### [Data for this task]

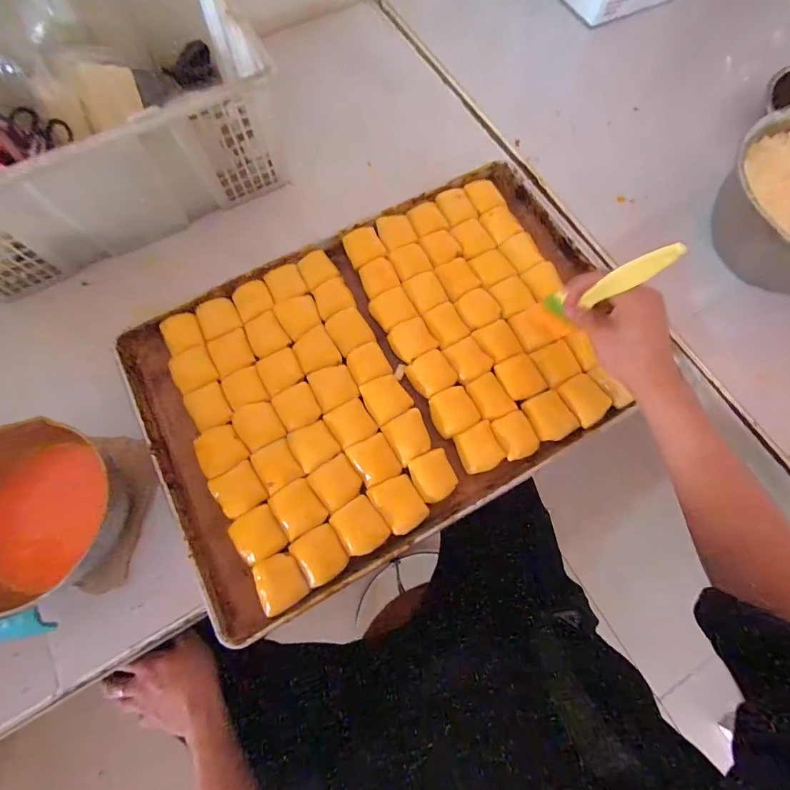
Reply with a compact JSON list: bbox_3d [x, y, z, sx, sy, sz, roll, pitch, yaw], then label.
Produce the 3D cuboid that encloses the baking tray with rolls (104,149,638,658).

--

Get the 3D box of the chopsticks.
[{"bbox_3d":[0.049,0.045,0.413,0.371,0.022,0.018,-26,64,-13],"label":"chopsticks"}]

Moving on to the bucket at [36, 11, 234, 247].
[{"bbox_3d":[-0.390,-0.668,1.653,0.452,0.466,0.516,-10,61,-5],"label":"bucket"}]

### [Problem description]
Among the records above, extract exactly the lines from the line with "Reply with a" to the line with "Produce the 3D", both lines included, and leave out the rest.

### [Problem solution]
Reply with a compact JSON list: bbox_3d [x, y, z, sx, sy, sz, roll, pitch, yaw], then label.
Produce the 3D cuboid that encloses the baking tray with rolls (104,149,638,658).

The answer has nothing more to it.